_WORK TASK_
Write out every line of text in the data below exactly, in the order given. Omit the pictures from your answer.

_DATA_
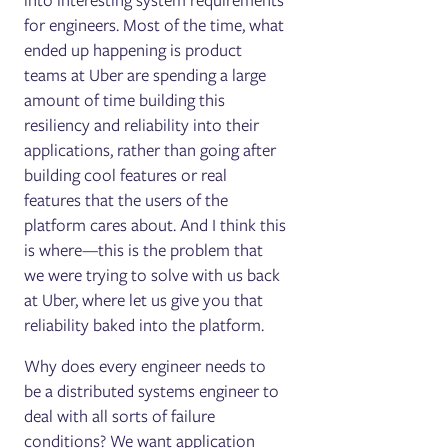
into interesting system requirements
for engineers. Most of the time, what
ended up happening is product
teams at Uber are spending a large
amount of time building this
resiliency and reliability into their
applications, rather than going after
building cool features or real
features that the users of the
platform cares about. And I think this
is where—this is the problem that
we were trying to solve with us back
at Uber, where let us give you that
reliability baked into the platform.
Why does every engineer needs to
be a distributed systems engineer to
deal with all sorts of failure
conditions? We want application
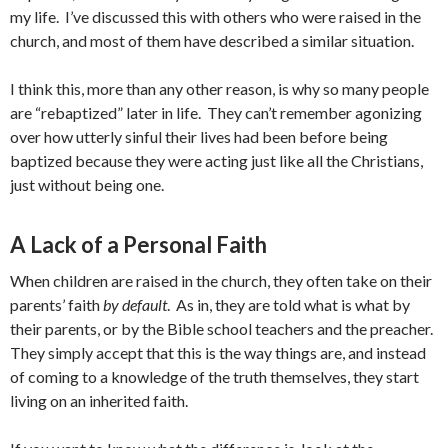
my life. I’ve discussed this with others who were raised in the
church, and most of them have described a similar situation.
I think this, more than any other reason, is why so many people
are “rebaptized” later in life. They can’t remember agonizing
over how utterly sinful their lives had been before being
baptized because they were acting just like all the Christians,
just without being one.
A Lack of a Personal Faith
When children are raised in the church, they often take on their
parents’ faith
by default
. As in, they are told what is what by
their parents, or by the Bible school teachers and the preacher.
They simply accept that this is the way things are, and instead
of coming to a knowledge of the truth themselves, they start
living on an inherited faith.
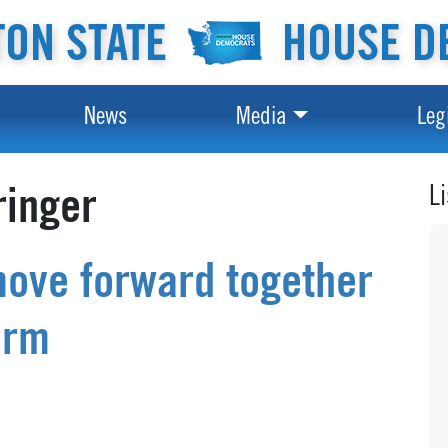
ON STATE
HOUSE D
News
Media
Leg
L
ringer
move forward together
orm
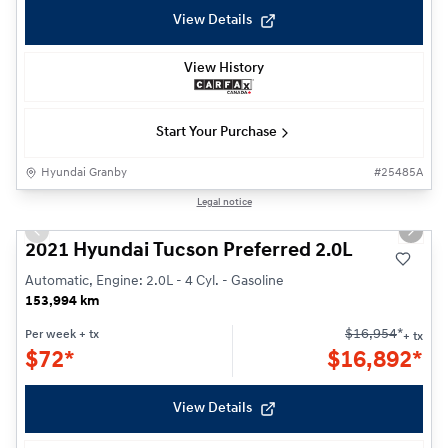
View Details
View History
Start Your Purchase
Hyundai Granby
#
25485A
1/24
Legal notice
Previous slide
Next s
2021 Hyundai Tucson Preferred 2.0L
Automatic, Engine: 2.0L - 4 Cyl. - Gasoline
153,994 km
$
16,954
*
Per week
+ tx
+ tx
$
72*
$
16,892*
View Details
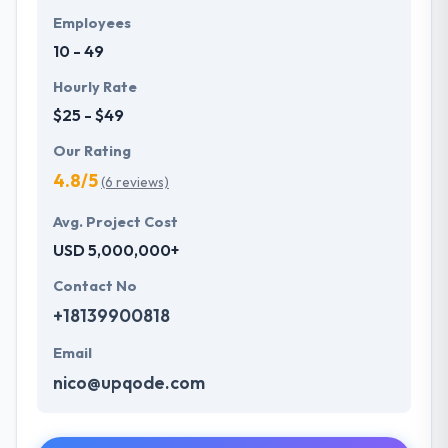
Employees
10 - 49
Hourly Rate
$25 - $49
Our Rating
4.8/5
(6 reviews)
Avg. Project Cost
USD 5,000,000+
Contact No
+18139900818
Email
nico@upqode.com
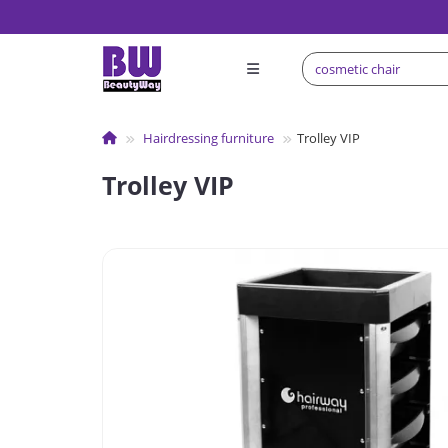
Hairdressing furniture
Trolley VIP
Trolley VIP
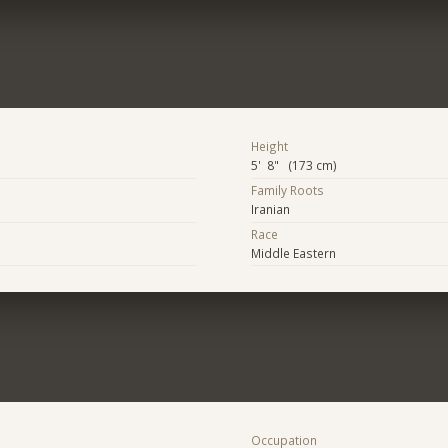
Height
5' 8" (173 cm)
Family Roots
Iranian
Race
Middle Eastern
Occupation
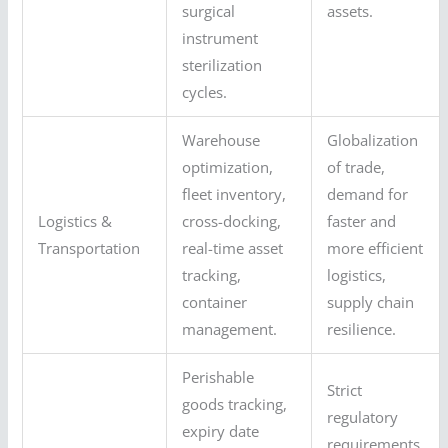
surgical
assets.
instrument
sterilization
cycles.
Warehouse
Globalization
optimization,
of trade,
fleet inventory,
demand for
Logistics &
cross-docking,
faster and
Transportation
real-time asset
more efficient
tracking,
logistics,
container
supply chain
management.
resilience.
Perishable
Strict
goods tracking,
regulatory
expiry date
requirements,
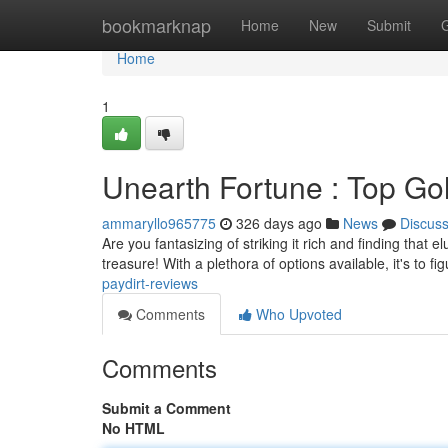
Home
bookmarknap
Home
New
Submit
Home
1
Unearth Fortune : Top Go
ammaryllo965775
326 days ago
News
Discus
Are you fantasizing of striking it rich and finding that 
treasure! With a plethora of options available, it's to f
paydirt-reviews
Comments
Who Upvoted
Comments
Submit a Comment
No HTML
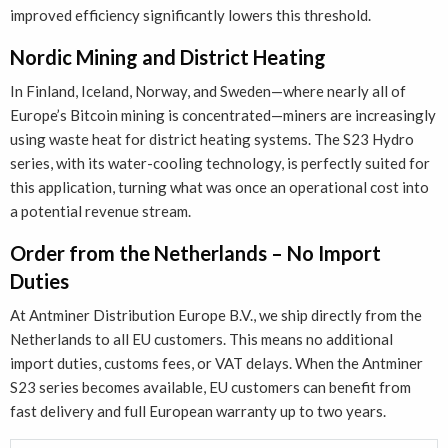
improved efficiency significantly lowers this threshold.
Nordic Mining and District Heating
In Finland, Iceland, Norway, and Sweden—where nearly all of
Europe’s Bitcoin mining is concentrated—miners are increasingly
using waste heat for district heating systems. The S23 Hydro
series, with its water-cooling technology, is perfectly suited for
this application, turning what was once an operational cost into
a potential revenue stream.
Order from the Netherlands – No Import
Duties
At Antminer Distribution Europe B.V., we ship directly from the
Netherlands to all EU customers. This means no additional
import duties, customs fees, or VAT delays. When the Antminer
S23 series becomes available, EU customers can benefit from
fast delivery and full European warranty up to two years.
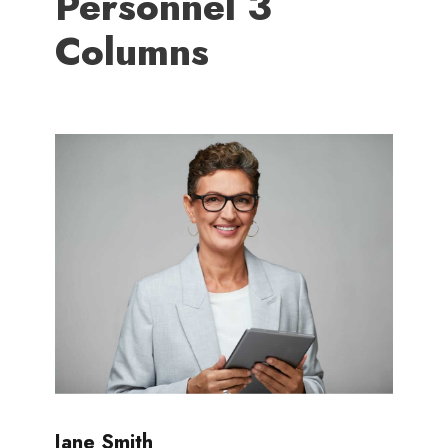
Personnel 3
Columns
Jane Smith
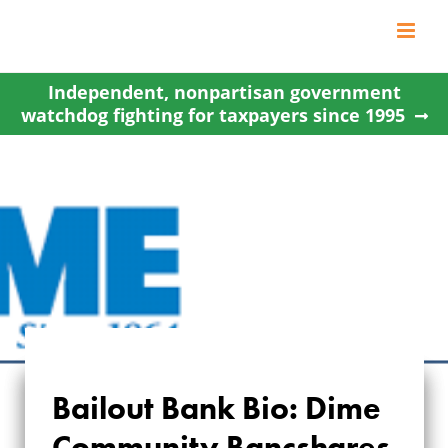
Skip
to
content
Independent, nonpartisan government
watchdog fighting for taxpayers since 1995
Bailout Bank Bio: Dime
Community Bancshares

_TASK SOLUTION_
into interesting system requirements
for engineers. Most of the time, what
ended up happening is product
teams at Uber are spending a large
amount of time building this
resiliency and reliability into their
applications, rather than going after
building cool features or real
features that the users of the
platform cares about. And I think this
is where—this is the problem that
we were trying to solve with us back
at Uber, where let us give you that
reliability baked into the platform.
Why does every engineer needs to
be a distributed systems engineer to
deal with all sorts of failure
conditions? We want application
my life. I’ve discussed this with others who were raised in the
church, and most of them have described a similar situation.
I think this, more than any other reason, is why so many people
are “rebaptized” later in life. They can’t remember agonizing
over how utterly sinful their lives had been before being
baptized because they were acting just like all the Christians,
just without being one.
A Lack of a Personal Faith
When children are raised in the church, they often take on their
parents’ faith
by default
. As in, they are told what is what by
their parents, or by the Bible school teachers and the preacher.
They simply accept that this is the way things are, and instead
of coming to a knowledge of the truth themselves, they start
living on an inherited faith.
ON STATE
HOUSE D
News
Media
Leg
L
ringer
move forward together
orm
View Details
View History
Start Your Purchase
Hyundai Granby
#
25485A
1/24
Legal notice
Previous slide
Next s
2021 Hyundai Tucson Preferred 2.0L
Automatic, Engine: 2.0L - 4 Cyl. - Gasoline
153,994 km
$
16,954
*
Per week
+ tx
+ tx
$
72*
$
16,892*
View Details
Employees
10 - 49
Hourly Rate
$25 - $49
Our Rating
4.8/5
(6 reviews)
Avg. Project Cost
USD 5,000,000+
Contact No
+18139900818
Email
nico@upqode.com
Hairdressing furniture
Trolley VIP
Trolley VIP
Height
5' 8" (173 cm)
Family Roots
Iranian
Race
Middle Eastern
Occupation
surgical
assets.
instrument
sterilization
cycles.
Warehouse
Globalization
optimization,
of trade,
fleet inventory,
demand for
Logistics &
cross-docking,
faster and
Transportation
real-time asset
more efficient
tracking,
logistics,
container
supply chain
management.
resilience.
Perishable
Strict
goods tracking,
regulatory
expiry date
requirements,
Home
bookmarknap
Home
New
Submit
Home
1
Unearth Fortune : Top Go
ammaryllo965775
326 days ago
News
Discus
Are you fantasizing of striking it rich and finding that 
treasure! With a plethora of options available, it's to f
paydirt-reviews
Comments
Who Upvoted
Comments
Submit a Comment
No HTML
improved efficiency significantly lowers this threshold.
Nordic Mining and District Heating
In Finland, Iceland, Norway, and Sweden—where nearly all of
Europe’s Bitcoin mining is concentrated—miners are increasingly
using waste heat for district heating systems. The S23 Hydro
series, with its water-cooling technology, is perfectly suited for
this application, turning what was once an operational cost into
a potential revenue stream.
Order from the Netherlands – No Import
Duties
At Antminer Distribution Europe B.V., we ship directly from the
Netherlands to all EU customers. This means no additional
import duties, customs fees, or VAT delays. When the Antminer
S23 series becomes available, EU customers can benefit from
fast delivery and full European warranty up to two years.
Personnel 3
Columns
Jane Smith
Skip
to
content
Independent, nonpartisan government
watchdog fighting for taxpayers since 1995
Bailout Bank Bio: Dime
Community Bancshares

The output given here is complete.